A advogada da Anis - Instituto de Bioética, Direitos Humanos e Gênero, Ladyane Souza, argumenta que o Twitter oficial de um membro do governo não é apenas uma conta pessoal, mas um canal de diálogo direto com os cidadãos.

Uma das autoras do pedido de desbloqueio no Superior Tribunal de Justiça (STJ), Ladyane defende o uso da tecnologia na construção de uma comunicação democrática, "não para criar barreiras".

Aconselhada pelo Programa de Proteção aos Defensores de Direitos Humanos, Debora e a família deixaram o Brasil, em 2018, após uma série de linchamentos virtuais e ameaças de militantes de direita. Ela é aguerrida defensora dos direitos reprodutivos das mulheres.

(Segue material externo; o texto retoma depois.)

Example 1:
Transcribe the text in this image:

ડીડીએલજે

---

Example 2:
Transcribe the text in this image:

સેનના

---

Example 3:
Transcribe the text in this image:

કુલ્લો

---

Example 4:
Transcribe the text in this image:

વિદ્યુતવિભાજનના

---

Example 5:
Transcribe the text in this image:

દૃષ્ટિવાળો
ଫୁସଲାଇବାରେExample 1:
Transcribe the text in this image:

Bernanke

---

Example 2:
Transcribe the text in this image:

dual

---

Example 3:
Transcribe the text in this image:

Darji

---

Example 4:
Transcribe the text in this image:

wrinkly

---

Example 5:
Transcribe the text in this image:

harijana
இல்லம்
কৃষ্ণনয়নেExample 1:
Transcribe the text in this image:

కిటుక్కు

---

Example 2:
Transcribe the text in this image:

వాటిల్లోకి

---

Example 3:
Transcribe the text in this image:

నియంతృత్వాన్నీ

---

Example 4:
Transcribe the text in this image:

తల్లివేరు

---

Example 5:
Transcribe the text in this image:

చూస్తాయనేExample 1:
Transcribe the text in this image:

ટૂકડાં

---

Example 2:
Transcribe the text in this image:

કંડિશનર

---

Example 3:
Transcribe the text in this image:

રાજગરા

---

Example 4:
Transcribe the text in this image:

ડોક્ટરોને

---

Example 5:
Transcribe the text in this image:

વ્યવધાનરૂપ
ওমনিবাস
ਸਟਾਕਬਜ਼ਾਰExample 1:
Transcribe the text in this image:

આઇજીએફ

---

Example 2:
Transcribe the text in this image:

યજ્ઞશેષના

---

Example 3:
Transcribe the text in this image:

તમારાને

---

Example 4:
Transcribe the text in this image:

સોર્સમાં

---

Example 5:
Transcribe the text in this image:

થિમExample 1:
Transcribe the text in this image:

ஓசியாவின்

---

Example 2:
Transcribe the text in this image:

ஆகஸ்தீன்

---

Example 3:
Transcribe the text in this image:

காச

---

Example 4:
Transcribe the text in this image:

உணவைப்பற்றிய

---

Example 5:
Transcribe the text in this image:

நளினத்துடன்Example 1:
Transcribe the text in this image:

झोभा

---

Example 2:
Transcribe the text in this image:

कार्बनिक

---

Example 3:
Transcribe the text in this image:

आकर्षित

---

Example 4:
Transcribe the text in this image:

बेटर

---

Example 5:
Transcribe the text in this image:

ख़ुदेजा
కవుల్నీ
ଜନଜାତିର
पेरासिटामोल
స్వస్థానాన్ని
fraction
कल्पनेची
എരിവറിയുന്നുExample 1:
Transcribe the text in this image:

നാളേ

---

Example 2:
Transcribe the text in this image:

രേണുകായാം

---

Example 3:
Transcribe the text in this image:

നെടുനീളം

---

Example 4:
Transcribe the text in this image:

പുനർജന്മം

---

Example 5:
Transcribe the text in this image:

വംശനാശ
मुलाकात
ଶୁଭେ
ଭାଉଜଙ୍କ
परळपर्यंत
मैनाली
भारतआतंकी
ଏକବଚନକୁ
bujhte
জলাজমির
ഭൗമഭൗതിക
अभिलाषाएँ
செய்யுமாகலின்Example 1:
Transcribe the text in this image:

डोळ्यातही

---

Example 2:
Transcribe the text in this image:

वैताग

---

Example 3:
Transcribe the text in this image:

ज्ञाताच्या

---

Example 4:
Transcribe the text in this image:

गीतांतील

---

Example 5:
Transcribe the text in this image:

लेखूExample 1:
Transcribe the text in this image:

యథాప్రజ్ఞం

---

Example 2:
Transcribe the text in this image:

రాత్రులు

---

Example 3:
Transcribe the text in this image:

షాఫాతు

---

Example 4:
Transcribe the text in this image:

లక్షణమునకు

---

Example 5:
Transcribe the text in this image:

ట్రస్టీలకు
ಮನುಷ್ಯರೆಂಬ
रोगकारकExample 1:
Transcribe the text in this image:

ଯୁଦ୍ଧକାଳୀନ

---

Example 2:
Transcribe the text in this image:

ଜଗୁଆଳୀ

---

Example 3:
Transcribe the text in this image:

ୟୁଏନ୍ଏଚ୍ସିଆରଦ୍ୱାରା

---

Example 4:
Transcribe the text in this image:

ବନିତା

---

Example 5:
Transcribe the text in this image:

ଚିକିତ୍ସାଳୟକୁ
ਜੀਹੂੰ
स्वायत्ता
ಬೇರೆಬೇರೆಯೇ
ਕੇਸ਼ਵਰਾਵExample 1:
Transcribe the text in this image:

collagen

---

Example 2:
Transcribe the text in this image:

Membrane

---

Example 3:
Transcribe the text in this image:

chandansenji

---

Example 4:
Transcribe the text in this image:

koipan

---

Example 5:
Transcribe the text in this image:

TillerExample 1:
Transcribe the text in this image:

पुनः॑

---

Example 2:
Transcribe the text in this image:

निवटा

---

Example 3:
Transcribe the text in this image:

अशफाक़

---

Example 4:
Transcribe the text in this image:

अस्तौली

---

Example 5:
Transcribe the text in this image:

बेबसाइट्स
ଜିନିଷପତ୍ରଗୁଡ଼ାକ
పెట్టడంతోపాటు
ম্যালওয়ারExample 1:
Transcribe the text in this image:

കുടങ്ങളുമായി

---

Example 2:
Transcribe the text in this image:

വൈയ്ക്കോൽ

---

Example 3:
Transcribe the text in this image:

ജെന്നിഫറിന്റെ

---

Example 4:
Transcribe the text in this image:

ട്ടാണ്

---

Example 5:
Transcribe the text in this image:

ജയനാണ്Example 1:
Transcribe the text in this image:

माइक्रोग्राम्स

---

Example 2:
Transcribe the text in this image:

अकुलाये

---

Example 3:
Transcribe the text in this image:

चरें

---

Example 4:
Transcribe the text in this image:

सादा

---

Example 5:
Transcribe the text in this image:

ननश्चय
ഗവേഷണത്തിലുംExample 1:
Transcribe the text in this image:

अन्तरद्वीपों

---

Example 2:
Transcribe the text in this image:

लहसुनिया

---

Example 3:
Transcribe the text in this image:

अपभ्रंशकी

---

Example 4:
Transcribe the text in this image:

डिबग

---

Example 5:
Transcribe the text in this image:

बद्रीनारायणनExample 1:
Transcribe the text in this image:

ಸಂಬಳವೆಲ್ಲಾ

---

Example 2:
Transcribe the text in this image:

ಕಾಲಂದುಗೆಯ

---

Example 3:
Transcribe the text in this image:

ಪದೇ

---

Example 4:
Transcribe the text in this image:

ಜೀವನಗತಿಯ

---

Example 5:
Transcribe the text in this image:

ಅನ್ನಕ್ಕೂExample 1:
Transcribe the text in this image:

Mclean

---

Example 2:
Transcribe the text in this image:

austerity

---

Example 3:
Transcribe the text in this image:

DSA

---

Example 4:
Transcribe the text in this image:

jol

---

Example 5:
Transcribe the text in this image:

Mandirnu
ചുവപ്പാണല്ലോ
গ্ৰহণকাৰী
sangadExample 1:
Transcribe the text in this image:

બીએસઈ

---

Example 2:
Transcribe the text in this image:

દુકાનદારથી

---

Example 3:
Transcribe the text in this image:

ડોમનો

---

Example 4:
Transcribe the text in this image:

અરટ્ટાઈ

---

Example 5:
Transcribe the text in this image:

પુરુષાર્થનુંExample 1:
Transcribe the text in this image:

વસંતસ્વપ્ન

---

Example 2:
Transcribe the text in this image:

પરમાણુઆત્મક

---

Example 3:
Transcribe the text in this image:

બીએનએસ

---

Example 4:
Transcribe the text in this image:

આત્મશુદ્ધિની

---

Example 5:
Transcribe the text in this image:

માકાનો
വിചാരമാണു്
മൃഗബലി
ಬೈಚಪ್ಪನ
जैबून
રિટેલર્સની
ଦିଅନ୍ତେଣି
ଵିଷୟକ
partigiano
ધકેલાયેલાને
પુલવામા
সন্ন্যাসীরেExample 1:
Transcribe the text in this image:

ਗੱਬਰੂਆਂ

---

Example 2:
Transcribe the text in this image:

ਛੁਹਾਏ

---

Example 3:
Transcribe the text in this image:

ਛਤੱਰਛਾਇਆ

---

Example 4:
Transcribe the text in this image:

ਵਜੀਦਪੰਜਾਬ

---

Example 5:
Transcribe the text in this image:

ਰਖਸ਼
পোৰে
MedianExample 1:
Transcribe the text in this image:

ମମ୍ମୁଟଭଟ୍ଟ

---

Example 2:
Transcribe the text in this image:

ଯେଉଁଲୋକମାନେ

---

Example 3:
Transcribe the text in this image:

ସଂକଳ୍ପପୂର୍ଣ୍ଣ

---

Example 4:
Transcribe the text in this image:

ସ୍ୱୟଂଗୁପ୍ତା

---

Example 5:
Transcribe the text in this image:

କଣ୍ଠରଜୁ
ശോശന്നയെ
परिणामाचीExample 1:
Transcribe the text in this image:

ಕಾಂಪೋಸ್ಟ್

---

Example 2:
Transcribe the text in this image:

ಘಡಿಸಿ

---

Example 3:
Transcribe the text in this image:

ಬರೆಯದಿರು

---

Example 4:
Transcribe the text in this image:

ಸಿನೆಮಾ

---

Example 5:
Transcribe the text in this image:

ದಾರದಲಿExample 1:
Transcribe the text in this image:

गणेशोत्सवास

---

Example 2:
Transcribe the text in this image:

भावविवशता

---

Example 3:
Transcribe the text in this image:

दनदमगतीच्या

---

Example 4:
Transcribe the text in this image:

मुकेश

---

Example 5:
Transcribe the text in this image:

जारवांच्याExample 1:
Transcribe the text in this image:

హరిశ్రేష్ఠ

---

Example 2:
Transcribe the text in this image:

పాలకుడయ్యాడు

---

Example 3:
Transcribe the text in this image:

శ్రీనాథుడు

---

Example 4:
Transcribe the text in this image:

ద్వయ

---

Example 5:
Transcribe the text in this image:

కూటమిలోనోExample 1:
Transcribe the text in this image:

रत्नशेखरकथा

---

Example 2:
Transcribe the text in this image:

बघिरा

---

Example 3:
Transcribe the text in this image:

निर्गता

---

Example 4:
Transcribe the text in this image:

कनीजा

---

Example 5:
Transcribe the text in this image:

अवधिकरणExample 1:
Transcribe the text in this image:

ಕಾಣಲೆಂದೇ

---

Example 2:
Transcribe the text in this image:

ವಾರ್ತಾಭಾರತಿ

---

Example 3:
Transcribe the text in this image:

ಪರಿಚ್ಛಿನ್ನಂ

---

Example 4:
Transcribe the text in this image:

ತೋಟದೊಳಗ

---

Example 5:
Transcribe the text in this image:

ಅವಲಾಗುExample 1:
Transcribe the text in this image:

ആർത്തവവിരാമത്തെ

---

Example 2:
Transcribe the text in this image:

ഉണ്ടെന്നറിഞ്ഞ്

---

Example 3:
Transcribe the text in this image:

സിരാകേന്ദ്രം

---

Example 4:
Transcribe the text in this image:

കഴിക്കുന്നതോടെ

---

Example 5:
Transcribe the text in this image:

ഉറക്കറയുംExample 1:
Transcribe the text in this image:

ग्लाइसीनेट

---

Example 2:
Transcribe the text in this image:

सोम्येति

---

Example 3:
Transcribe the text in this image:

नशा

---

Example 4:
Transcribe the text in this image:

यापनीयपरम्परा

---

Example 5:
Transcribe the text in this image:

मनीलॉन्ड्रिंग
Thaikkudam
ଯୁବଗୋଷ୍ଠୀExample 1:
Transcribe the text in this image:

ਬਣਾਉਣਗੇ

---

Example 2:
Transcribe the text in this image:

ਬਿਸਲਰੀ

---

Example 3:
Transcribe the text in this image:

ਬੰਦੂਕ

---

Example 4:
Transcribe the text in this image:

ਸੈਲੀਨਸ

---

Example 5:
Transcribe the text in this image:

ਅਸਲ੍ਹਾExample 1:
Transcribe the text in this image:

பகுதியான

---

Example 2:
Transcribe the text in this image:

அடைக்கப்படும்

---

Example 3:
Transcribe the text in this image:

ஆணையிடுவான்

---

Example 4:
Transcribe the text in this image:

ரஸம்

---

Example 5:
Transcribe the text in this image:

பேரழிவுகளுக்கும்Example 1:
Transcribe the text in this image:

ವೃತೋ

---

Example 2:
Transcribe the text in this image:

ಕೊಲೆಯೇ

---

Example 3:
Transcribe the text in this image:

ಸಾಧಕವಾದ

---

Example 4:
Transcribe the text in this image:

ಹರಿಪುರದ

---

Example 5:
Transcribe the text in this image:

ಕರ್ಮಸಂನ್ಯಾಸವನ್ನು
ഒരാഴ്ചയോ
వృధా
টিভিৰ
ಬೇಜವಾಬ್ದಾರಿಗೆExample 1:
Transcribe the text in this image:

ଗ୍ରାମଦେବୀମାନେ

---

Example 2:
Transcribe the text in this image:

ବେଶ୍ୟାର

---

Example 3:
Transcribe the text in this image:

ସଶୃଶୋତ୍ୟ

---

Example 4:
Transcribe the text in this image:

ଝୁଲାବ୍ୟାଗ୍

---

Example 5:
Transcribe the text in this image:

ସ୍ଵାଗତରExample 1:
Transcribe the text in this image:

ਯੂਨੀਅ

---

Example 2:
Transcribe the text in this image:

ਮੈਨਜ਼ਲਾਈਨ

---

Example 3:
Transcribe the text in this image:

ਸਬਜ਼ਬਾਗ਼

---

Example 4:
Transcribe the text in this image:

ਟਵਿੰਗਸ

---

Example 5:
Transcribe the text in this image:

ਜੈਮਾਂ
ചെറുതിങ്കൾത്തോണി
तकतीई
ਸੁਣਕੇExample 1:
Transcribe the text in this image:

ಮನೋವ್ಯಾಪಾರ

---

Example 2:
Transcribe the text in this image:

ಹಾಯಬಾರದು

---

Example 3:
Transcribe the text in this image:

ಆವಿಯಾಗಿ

"A professora não pode exercer a sua cidadania aqui, então fica ainda mais difícil acessar as informações. Essa é uma diferença que reforça o direito (ao livre acesso às informações)", afirma Ladyane.

A restrição de usuários às redes do alto escalão do governo é considerada uma contradição. Bolsonaro, seguido por 5 milhões de perfis no Twitter, foi eleito na esteira da popularidade virtual, segundo Grass. "O presidente fez uso, muito bem feito, das redes sociais para se eleger e, agora, deveria dar acesso à população a tudo o que o seu governo faz", afirma.

Melillo define como uma indelicadeza o bloqueio, contribuindo para a disseminação de notícias falsas. "Além disso, é um tiro no pé. Porque, se ele bloqueia o eleitor, o cidadão pode bloqueá-lo nas urnas", diz.

Trump twitter - Josh Haner/The New York Times - Josh Haner/The New York Times
29.set.2015 - Donald Trump navega pelo seu perfil no Twitter em seu escritório no Trump Tower, Nova York
Imagem: Josh Haner/The New York Times

Como funciona nos Estados Unidos e no Canadá

Os Estados Unidos já enfrentaram o debate sobre o bloqueio de usuários. Em decisão de julho, a Justiça norte-americana determinou que o presidente Donald Trump desbloqueasse sete pessoas vetadas em suas redes sociais. A Corte do 2º Circuito de Recursos, em Manhattan, disse que Trump violava a Constituição quando impediu usuários do Twitter de acessarem sua página.

No Canadá, três cidadãos acionaram a Justiça contra o prefeito de Ottawa. Antes que a ação fosse decidida pelo tribunal responsável, os advogados do político recomendaram o desbloqueio.

Debate no Senado

O Senado abriu uma consulta em sua página para proibir que políticos e autoridades públicas brasileiras bloqueiem internautas em suas redes sociais, com base no direito à informação. Por enquanto, a sugestão recebeu o apoio de pouco mais de 2.000 cidadãos. Caso atinja 20 mil adesões até 27 de dezembro, será transformada em Sugestão Legislativa e, consequentemente, debatida pelos senadores.

A ideia surgiu ao se constatar que autoridades públicas, ao usarem as redes sociais como ferramenta de divulgação de projetos e ações políticas, passaram a bloquear usuários que não concordavam com os posicionamentos apresentados.

"O que se deseja é que todo cidadão possa debater, criticar, informar-se e, principalmente, estar seguro de que sua voz não será silenciada", afirma.